The second author, working in the early 1050s after the death of Gerard I in 1051, emended the existing text and brought the third book down to the death of Gerard. His emendations take the form of erasure and overwriting, marginal notes and additions on separate pieces of parchment sewn into the manuscript. The second author was also a canon of the cathedral. He was probably the author of a biography of Gerard's successor, Lietbert (died 1076), which bears many stylistic similarities with the last ten chapters of the third book of the Deeds.

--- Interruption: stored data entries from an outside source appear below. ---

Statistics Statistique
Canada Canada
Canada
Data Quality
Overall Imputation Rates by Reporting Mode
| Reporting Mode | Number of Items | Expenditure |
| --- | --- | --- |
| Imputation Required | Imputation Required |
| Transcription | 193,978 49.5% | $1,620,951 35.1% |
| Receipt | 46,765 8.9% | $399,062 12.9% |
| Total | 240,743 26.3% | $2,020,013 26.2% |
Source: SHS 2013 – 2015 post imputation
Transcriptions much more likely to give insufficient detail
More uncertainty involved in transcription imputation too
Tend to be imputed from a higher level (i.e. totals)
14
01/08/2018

The Deeds was once falsely attributed to Balderic of Thérouanne (died 1112).

==Sources and methods==
The History of the Church of Reims by Flodoard stood as a model for the Deeds. Other literary texts which the authors can be shown to have used include Julius Caesar's De bello Gallico, Cicero's De inventione, Gregory of Tours's Decem libri historiarum and possibly Pseudo-Hegesippus' Latin translation of Josephus' Jewish Wars. Documentary sources include royal and private charters kept in the cathedral and in other churches of the diocese. Occasionally such documents are quoted at length in the Deeds. In the preface, the first and primary author describes his method of information gathering, which included interviewing witnesses:

At the command of our lord bishop Gerard, we have committed to memory, to the extent that we have been able to track it down verifiably, information about the history of our cities, namely Cambrai and Arras, as well as about their shepherds.

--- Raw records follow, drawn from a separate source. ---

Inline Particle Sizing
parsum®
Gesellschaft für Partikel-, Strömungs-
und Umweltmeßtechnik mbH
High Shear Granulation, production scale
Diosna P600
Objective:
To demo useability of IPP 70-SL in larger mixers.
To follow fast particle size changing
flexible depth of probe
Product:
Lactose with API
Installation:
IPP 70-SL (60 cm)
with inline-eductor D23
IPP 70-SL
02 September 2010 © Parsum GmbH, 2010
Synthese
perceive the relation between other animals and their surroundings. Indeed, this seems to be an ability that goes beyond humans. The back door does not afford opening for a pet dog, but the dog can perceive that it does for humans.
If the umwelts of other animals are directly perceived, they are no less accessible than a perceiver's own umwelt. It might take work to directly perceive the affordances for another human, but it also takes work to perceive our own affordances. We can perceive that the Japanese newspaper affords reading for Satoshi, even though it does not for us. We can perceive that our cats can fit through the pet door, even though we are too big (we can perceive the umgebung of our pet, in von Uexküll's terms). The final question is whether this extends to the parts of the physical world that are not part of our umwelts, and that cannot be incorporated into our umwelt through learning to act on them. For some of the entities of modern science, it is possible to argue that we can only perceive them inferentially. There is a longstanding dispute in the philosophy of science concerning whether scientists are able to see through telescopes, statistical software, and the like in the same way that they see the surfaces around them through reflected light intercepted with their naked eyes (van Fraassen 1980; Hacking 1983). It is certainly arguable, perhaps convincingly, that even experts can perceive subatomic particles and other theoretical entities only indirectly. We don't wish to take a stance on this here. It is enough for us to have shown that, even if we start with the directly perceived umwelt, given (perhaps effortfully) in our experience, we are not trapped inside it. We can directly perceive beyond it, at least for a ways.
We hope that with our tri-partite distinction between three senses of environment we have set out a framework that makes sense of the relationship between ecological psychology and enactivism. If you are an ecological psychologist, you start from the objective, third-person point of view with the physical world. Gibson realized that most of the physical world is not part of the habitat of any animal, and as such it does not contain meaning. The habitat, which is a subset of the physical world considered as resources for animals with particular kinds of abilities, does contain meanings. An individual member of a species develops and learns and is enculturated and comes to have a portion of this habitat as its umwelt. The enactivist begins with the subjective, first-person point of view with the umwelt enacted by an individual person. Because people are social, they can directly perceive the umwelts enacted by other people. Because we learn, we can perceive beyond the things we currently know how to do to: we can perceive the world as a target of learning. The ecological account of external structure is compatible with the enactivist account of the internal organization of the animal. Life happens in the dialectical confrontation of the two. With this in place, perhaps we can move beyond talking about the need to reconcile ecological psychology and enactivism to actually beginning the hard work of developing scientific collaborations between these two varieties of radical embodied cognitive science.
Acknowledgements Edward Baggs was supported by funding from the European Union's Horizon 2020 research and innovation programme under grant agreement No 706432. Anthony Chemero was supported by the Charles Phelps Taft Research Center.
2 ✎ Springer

there is nothing here other than what we have found in annals, or the histories of the fathers, or in the deeds of kings, or in the documents that were in the archive of this church, or what we have learned from certain witnesses through what they saw or heard. Otherwise, it is better to remain silent rather than to pass along false information.

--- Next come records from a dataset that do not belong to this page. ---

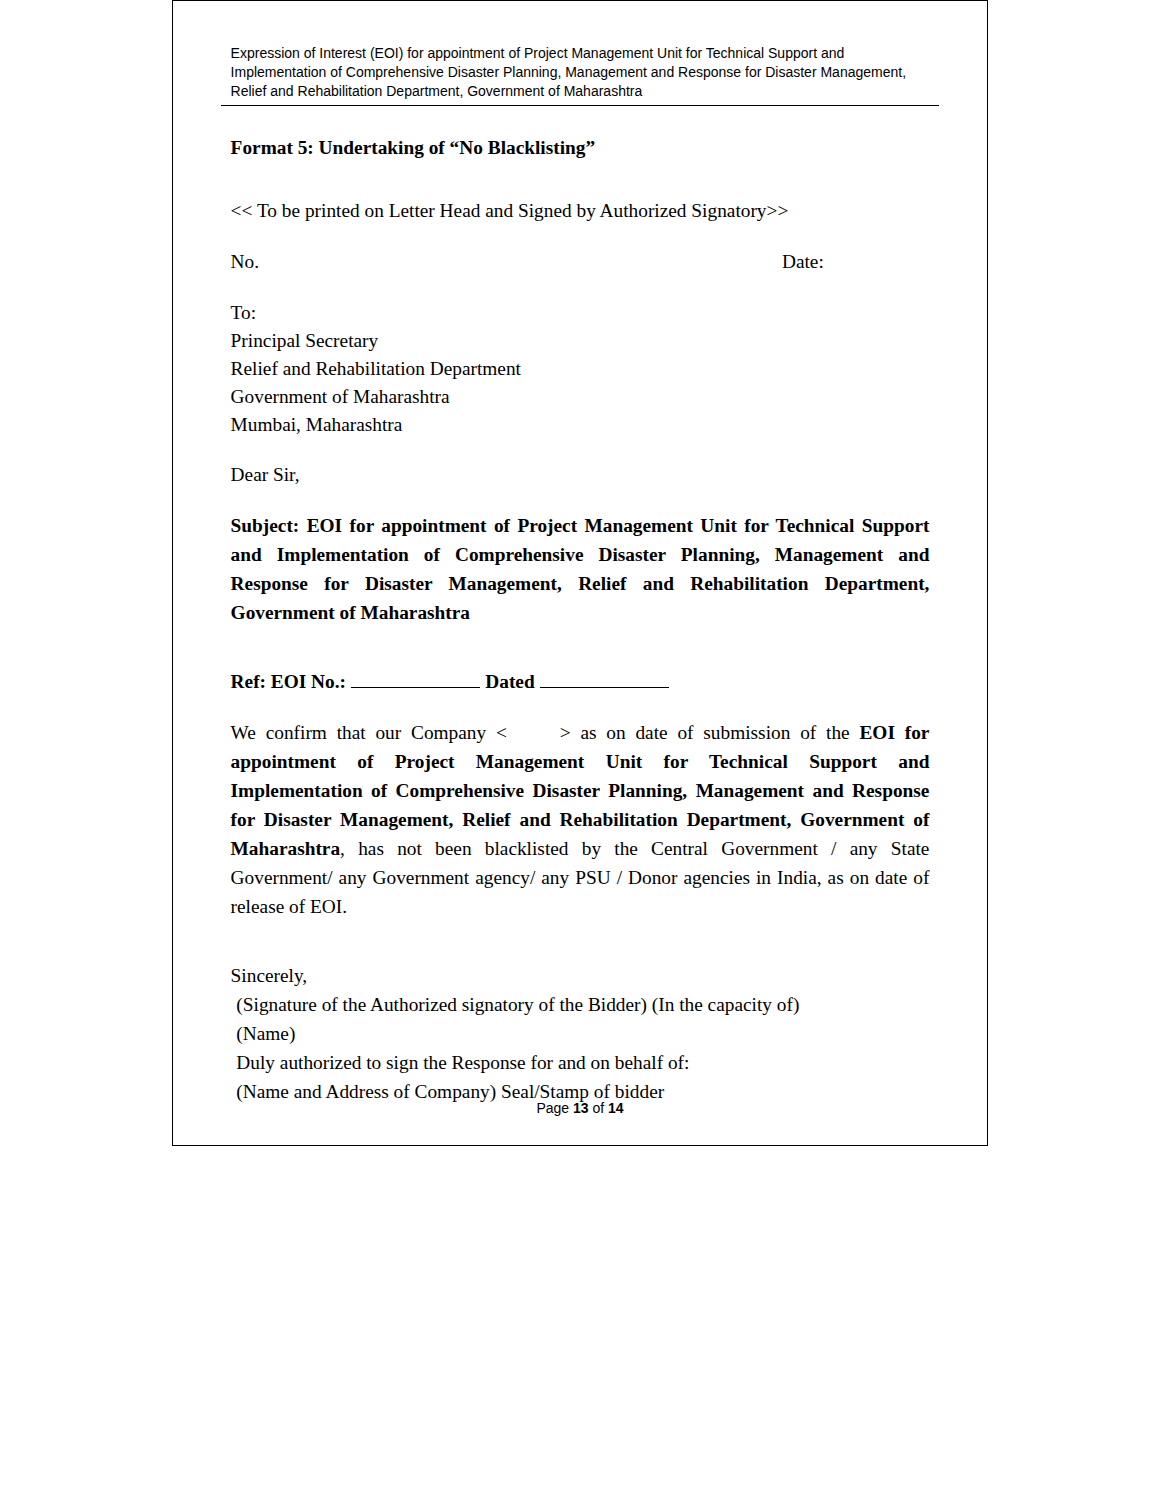Expression of Interest (EOI) for appointment of Project Management Unit for Technical Support and Implementation of Comprehensive Disaster Planning, Management and Response for Disaster Management, Relief and Rehabilitation Department, Government of Maharashtra
Format 5: Undertaking of “No Blacklisting”
<< To be printed on Letter Head and Signed by Authorized Signatory>>
No. Date:
To:
Principal Secretary
Relief and Rehabilitation Department
Government of Maharashtra
Mumbai, Maharashtra
Dear Sir,
Subject: EOI for appointment of Project Management Unit for Technical Support and Implementation of Comprehensive Disaster Planning, Management and Response for Disaster Management, Relief and Rehabilitation Department, Government of Maharashtra
Ref: EOI No.: Dated
We confirm that our Company < > as on date of submission of the EOI for appointment of Project Management Unit for Technical Support and Implementation of Comprehensive Disaster Planning, Management and Response for Disaster Management, Relief and Rehabilitation Department, Government of Maharashtra, has not been blacklisted by the Central Government / any State Government/ any Government agency/ any PSU / Donor agencies in India, as on date of release of EOI.
Sincerely,
(Signature of the Authorized signatory of the Bidder) (In the capacity of)
(Name)
Duly authorized to sign the Response for and on behalf of:
(Name and Address of Company) Seal/Stamp of bidder
Page 13 of 14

The conception of history held by the authors of the Deeds is derived from Isidore of Seville's Etymologies, which holds history to be the truth about the past and incompatible with fiction or speculation. The first author of the Deeds is explicit that "it therefore is better to remain silent ... than to concoct a fable." That this is a conscious decision is clear from the author's knowledge of Cicero's De inventione and probable familiarity with a competing contemporary Ciceronian tradition represented by Richer of Reims, which held that the historian must fill in gaps in his story to meet rhetorical standards.

==Continuations==
Several continuations of the Deeds were produced. Together, the original Gesta episcoporum Cameracensium and the continuations are known as the Gesta pontificum Cameracensium.